- DVD cover
- Swedish: Den osynlige
- Directed by: Joel Bergvall Simon Sandquist
- Based on: Den Osynlige by Mats Wahl
- Starring: Gustaf Skarsgård
- Production companies: Film i Vast, Nordisk Film Production, SF Bio
- Release date: February 8, 2002 (Sweden);
- Running time: 1h 41min
- Country: Sweden
- Language: Swedish

= The Invisible (2002 film) =

2002 Swedish thriller film

The Invisible (Den osynlige) is a 2002 Swedish film directed by Joel Bergvall and Simon Sandquist, very loosely based on Mats Wahl's book of the same name. The film follows Niklas, a young and quiet man who falls short of his mother's expectations, and then finds himself attacked by a neglected young girl Annelie (she too, is metaphorically invisible) and left for dead. The next morning, however, he discovers that no one can see, hear or feel him, and anything he does to try and communicate is reversed; he is in a Limbo-like state between life-and-death, and must find out his 'murderer' and save his body before it's too late. The film stars Gustaf Skarsgård, Tuva Novotny and Thomas Hedengran in the leads.

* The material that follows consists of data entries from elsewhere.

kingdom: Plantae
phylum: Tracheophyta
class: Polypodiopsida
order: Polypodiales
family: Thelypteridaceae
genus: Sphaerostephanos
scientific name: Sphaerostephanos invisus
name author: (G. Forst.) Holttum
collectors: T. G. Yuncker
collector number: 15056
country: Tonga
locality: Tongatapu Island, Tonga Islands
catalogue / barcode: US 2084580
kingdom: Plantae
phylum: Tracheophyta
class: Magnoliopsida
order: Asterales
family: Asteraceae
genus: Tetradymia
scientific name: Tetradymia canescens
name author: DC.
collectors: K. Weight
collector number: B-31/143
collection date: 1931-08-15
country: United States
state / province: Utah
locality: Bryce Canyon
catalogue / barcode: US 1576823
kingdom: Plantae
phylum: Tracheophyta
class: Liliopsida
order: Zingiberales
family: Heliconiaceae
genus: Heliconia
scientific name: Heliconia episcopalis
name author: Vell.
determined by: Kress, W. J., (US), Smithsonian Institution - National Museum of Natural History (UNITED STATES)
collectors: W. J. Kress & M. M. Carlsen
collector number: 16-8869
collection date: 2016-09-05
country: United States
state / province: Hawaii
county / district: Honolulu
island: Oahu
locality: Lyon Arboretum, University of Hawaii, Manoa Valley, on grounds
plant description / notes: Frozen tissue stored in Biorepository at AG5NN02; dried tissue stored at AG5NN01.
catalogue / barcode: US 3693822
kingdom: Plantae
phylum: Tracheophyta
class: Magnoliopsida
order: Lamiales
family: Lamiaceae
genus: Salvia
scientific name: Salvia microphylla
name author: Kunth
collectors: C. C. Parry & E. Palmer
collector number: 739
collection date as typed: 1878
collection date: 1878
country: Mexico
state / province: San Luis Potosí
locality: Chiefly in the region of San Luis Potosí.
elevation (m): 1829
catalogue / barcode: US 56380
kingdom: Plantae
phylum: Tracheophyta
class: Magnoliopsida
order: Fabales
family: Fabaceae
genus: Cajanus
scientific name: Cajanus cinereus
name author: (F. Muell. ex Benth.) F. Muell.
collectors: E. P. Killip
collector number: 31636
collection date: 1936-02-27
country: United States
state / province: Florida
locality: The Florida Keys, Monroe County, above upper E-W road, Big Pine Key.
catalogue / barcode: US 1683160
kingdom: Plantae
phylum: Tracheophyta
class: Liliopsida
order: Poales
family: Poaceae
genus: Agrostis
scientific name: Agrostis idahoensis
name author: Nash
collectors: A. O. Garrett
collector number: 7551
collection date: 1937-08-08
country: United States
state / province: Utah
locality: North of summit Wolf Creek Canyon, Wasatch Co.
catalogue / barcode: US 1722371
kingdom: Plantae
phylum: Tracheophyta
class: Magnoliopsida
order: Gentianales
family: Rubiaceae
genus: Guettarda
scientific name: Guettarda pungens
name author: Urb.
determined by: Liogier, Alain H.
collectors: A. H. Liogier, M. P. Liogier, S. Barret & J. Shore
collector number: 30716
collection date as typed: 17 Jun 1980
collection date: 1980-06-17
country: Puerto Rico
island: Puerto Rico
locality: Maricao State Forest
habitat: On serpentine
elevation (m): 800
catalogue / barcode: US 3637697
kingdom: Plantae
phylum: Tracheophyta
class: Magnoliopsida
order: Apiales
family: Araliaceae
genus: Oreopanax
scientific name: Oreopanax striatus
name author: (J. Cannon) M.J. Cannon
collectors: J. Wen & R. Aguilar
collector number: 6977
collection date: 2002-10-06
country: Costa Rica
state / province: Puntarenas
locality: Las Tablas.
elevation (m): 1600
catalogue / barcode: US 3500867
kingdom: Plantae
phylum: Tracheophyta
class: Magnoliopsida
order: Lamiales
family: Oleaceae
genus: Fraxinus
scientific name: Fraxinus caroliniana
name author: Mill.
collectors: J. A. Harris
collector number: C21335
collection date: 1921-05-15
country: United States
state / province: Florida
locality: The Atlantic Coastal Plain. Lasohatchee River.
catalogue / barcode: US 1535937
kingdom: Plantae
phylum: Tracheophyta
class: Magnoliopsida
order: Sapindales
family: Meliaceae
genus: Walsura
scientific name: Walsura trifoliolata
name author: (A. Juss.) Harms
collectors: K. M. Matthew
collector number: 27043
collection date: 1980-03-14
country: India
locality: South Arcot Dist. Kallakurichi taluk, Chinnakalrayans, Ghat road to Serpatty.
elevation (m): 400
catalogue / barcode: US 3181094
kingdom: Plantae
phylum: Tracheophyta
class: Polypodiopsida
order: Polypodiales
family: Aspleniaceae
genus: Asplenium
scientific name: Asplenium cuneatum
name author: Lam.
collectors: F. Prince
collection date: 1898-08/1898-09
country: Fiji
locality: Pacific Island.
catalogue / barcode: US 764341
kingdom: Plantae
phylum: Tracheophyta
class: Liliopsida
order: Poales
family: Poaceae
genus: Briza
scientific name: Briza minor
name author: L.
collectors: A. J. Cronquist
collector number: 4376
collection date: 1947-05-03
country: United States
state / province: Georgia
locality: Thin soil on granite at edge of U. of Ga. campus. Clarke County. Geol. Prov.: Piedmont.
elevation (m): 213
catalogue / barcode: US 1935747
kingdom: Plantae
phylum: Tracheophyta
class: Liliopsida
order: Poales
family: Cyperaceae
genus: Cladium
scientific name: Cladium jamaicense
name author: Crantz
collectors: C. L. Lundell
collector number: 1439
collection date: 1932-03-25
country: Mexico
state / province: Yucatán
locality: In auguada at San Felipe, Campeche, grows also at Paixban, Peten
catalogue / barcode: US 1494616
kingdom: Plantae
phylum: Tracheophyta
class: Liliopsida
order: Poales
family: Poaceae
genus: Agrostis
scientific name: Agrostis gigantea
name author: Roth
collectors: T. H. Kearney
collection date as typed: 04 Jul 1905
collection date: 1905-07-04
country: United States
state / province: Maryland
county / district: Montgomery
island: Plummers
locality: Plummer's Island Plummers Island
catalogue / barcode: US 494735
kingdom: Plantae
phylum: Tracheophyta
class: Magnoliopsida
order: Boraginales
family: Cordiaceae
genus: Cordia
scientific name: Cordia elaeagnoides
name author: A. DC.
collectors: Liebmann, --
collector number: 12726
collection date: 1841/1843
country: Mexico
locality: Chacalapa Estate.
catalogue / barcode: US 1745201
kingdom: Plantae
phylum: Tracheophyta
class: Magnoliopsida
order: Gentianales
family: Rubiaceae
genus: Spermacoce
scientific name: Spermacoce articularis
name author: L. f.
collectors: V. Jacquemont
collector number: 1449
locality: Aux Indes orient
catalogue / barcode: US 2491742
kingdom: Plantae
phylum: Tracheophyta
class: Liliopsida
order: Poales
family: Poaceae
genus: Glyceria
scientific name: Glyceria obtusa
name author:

The film was critically acclaimed, screened internationally, won multiple festival awards, and was later remade in the United States by Spyglass Entertainment and Disney. Released April 27, 2007, The Invisible (2007) was the first Hollywood adaptation of a Swedish feature since Intermezzo (1936) and started the modern wave of American remakes of Swedish films.

== Plot ==
Niklas (Gustaf Skarsgård) is a poet who wants to go to a school to further develop and perfect his talents, while his mother wants him to follow in his family's footsteps and become something completely different from his dreams. He plans his escape and buys a ticket out of town to go to a special school in England, which he's been saving up for by writing papers for students in the school.

His best friend is getting picked on by the school bully, Annelie (Tuva Novotny), a rather violent young girl who is often neglected. She gets caught stealing and comes to believe that Niklas snitched on her. Her gang beats up Niklas' friend until he lies and says that it was Niklas that told everyone, thinking that Niklas has already gone to England. The gang tracks down Niklas and nearly beats him to death. The next morning Niklas walks out of the forest without a scratch on his body and seems a little unnerved. When he gets to school, everyone is ignoring him and he can't figure out why. He realizes that he is invisible after he throws a book at the wall, and the book stays in its original spot. He can touch and move things, but the second he looks back, the object is back in place. The twist occurs when a bird dies by flying into a window, and Niklas recognizes that he is still alive, but dying in the woods. Annelie finds out that it was actually her boyfriend who snitched on her because she didn't want to give him his part of the stolen things.

Niklas is left helpless as he watches his mother and the police hunt for his body. His friend commits suicide over the event and leaves a letter for his parents and the police, who eventually find Niklas' body, which by this stage is lifeless and on the very edge of death. The film ends with Annelie admitting to the crime, turning herself over to the police and turning off Niklas' life support so that both are free.
==Cast==
- Gustaf Skarsgård - Niklas
- Tuva Novotny - Annelie
- Li Brådhe - Kerstin
- Thomas Hedengran - Thomas Larsson
- David Hagman - Peter
- Pär Luttrop - Marcus
- Francisco Sobrado - Attis
- Joel Kinnaman - Kalle
- Jenny Ulving - Sussie
- Anna Hallström - Marie
- Catherine Hansson - Jeanette Tullgren
- Per Burell - Per Tullgren
- Gabriel Eriksson - Victor Tullgren
- Norman Zulu - Peters pappa
- Eivin Dahlgren - Rektorn
- Sara Lindh - Lärare
- Frederik Nilsson - Läkare
- Pontus Edmar - Polistekniker
- Pontus Hövelman - Jonas
- Robert Lindqvist - Ludwig
- Anders Claesson - Vapenhandlare
- Jonas Beijer - Vapenhandlare

==Awards==
It received the 2002 Guldbagge Awards (Sweden) and Best Achievement Award for Production Design.